SELECTED TEXT:
=-=-=-=-=

After the first test with 11% improvement I was getting new hope, but the other results aren't really great for reiser4.

In copying large files, reiser4 was 5% slower than reiser3.6.

In deleting large files, reiser4 was 83% faster than reiser3.6 (well, that's an improvement, but who cares much about the performance of deleting large files?)

In copying small files, reiser4 was 12% faster than reiser3.6 (that's good at least)

In deleting small files, reiser4 was 187% slower than reiser3.6 (uuuh..)

This still looks weak.

Strange thing...

But nevertheless, reiser4 seems to have a little better performance than reiser4 as my first test showed.

Maybe I will write a longer script with much more copying/extracting/whatever tasks to get more realistic results.

However, the above results quite disappointed me. I was awaiting more from reiser4.

----------

## verbatim

Ypsilon: just a note here that I'm wondering about.  It seems to me that forcing all of those "sync" commands is going to pretty much invalidate the benchmark.  From what I have heard (could be way off), reiser4 takes longer to sync than reiserfs, but does so less often.  Now if you force it to do so more often, it won't be nearly as effective in deciding for itself when the ideal time is to write.  Given that, do you think this is a realistic/valid benchmark?  (Especially considering that in real usage, nobody is going to be running "sync" all the time.)

=-=-=-=-=

WORK TASK:
Rewrite the benchmark post starting at "After the first" and ending at "slower than reiser3.6.", changing "large files" to "big files". The listing after this point is separate material, unrelated to the benchmark post.

DATA EXTRACT:
=-=-=-=-=

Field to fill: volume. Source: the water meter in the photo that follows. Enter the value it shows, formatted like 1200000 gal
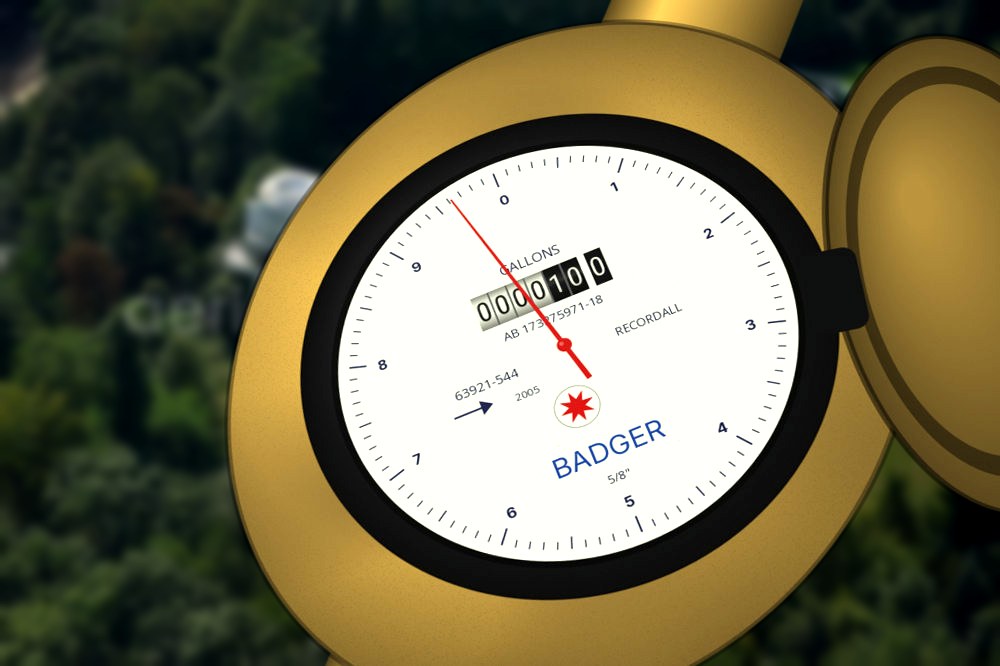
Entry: 99.6 gal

=-=-=-=-=

WRITTEN ANSWER:
After the first test with 11% improvement I was getting new hope, but the other results aren't really great for reiser4.

In copying big files, reiser4 was 5% slower than reiser3.6.